● Consigne A
Filtrez les entrées pour n'en garder que les lignes contenant le mot «managed», et recopiez-les. Tenez compte de la casse.

● Texte sélectionné
■ ■ ■ ■

Publié dans Le Quotidien d'Oran le 22 - 07 - 2018

«Quand le cœur n'y est pas, les mains ne sont pas habiles» proverbe
Il est clair que les ressources, surtout naturelles, font d'une communauté une source de vie exemplaire avec l'art des bras et de la cervelle; c'est toute une culture sociale mise en place suivie d'une éducation sociétale permettant de booster l'ouverture de la voie au progrès. Le mouvement raffiné et l'évolution sociétale font avancer la société vers un mode de production qui puisse satisfaire convenablement la société, c'est-à-dire vivre dans un certain bien-être, à commencer par les idées, et le ventre dans un cadre de plaisir et de joie.
Commençant par un phénomène bien près de chez nous. Depuis belle lurette, la fréquentation des plages naturelles, comme celle de Rachgoun mitoyenne avec celle de Madrid, devenues de plus en plus suivies surtout pendant les périodes estivales. Selon des révélations historiques contenues dans le livre «l'Album des Béni-Safiens», il fut décidé en 1959 d'ouvrir un chemin depuis «Chabat Ksaria», un sentier qui passerait au pied du château colonial et desservirait les deux plages sus-citées, c'est en ouvrant la plate-forme de ce chemin qu'a la limite d'une vigne de l'actuel village ou quartier ex-domaine El-Bradj (ferme serbe), une équipe d'ouvriers de la commune de Béni-Saf découvrit, en février 1953, le site préhistorique appelé, depuis, l'escargotière.
Pendant que se faisaient les travaux et leur avancement, il a été découvert sur le talus nord-est un gisement spécifique composé d'amas de pierres polies de cendre et de coquilles d'escargot d'une quantité conséquente.
Une douzaine de squelettes calcifiés furent mis au jour çà et là. Les trouvailles de ce phénomène ont été peut-être reprises par la presse française de l'époque.
Cet état de fait historique montre bien, d'après les archéologues de l'époque, qu'il s'agissait bel et bien d'une «escargotière». Paraît-il d'une station préhistorique de l'époque néolithique, c'est-à-dire relative à la dernière période de l'âge de la pierre. Il y avait un peuplement de «l'homo-médita-el-arbi» contemporain et «l'acheulien» qui se situe entre 10.000 et 8.000 ans avant notre ère. Cependant la mise en exploitation du port de la plage de Madrid pendant la période romaine et celle du port de Béni Saf, qui date de 1882, permettant le développement de la petite flotte de pêche avec la venue d'ailleurs de nouveaux pêcheurs (espagnols), l'escargotière faisait encore fonction de commerce de restauration ou gargote pour les marins. Les historiens sont appelés à se prononcer anthropologiquement sur ce fait, de façon plus scientifique.
La région est riche en ressources naturelles durables, des civilisations connues historiquement ont mis leurs empreintes dans cette région par voie de mode de production.
Par ailleurs, une autre ressource naturelle qui a fait les beaux jours d'un certain temps pour la population de la ville de Béni-Saf, il s'agit de l'exploitation des moules, un produit de la mer qui avait embelli la gastronomie de la ville par des mets qui faisaient gaver bien des êtres humains. Ailleurs, les huîtres faisaient référence à la fête de Noël et du jour de l'an. A Béni-Saf, les moules consommées par les Béni-Safiens représentaient toute une courte fête par leur goût et leur saveur.

■ ■ ■ ■

● Consigne B
Reprenez le passage du texte sur l'escargotière de Béni-Saf allant de «Cet état de» à «façon plus scientifique.», en substituant «chercheurs» à «archéologues».

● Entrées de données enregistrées

■ ■ ■ ■

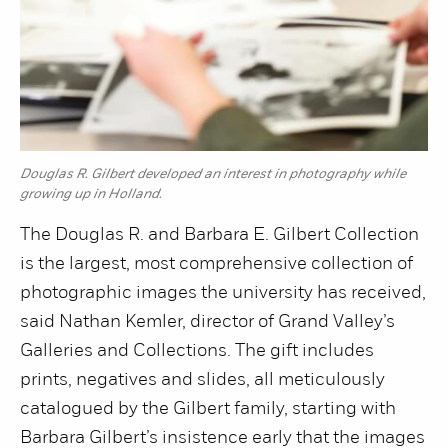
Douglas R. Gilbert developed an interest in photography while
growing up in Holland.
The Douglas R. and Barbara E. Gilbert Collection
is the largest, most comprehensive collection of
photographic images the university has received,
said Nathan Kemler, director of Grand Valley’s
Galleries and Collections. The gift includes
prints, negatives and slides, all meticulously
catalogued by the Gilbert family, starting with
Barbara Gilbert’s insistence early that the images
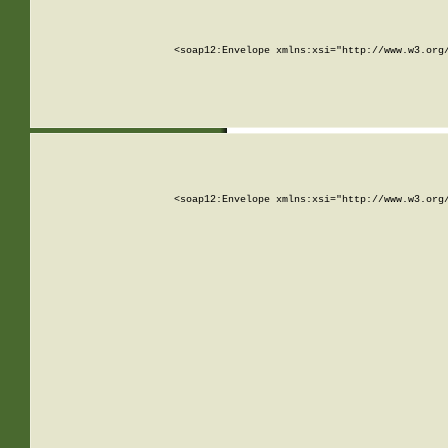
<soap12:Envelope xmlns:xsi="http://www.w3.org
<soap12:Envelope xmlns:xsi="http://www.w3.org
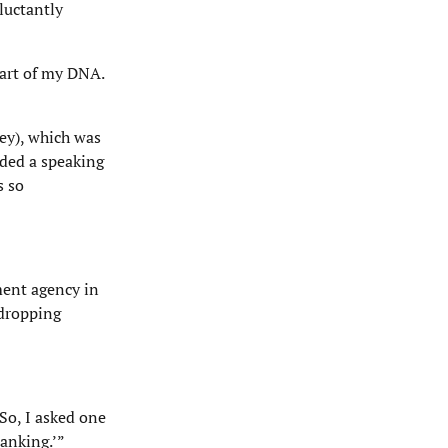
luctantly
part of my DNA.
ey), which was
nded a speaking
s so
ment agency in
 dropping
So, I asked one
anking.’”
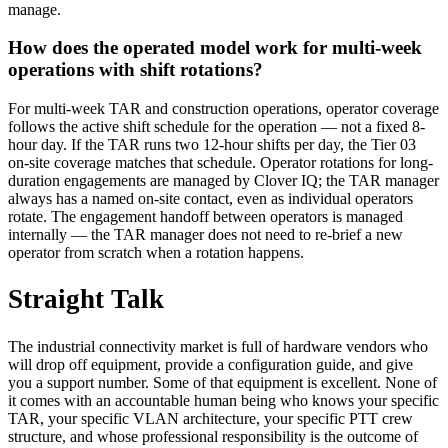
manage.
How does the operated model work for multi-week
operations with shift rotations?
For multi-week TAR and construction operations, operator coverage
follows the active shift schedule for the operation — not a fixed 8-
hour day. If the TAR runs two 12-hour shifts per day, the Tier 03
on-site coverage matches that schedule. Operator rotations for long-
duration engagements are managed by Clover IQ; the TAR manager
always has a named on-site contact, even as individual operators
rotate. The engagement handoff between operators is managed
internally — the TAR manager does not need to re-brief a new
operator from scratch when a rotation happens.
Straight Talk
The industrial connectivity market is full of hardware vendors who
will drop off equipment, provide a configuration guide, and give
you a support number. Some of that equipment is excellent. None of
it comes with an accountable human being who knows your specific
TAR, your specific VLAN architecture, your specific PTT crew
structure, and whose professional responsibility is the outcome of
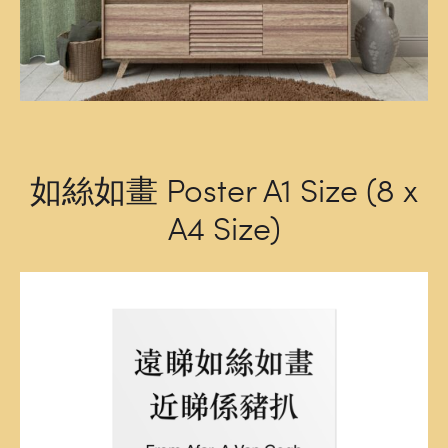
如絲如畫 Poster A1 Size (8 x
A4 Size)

■ ■ ■ ■

● Réponse A
duration engagements are managed by Clover IQ; the TAR manager
rotate. The engagement handoff between operators is managed

● Réponse B
Cet état de fait historique montre bien, d'après les chercheurs de l'époque, qu'il s'agissait bel et bien d'une «escargotière». Paraît-il d'une station préhistorique de l'époque néolithique, c'est-à-dire relative à la dernière période de l'âge de la pierre. Il y avait un peuplement de «l'homo-médita-el-arbi» contemporain et «l'acheulien» qui se situe entre 10.000 et 8.000 ans avant notre ère. Cependant la mise en exploitation du port de la plage de Madrid pendant la période romaine et celle du port de Béni Saf, qui date de 1882, permettant le développement de la petite flotte de pêche avec la venue d'ailleurs de nouveaux pêcheurs (espagnols), l'escargotière faisait encore fonction de commerce de restauration ou gargote pour les marins. Les historiens sont appelés à se prononcer anthropologiquement sur ce fait, de façon plus scientifique.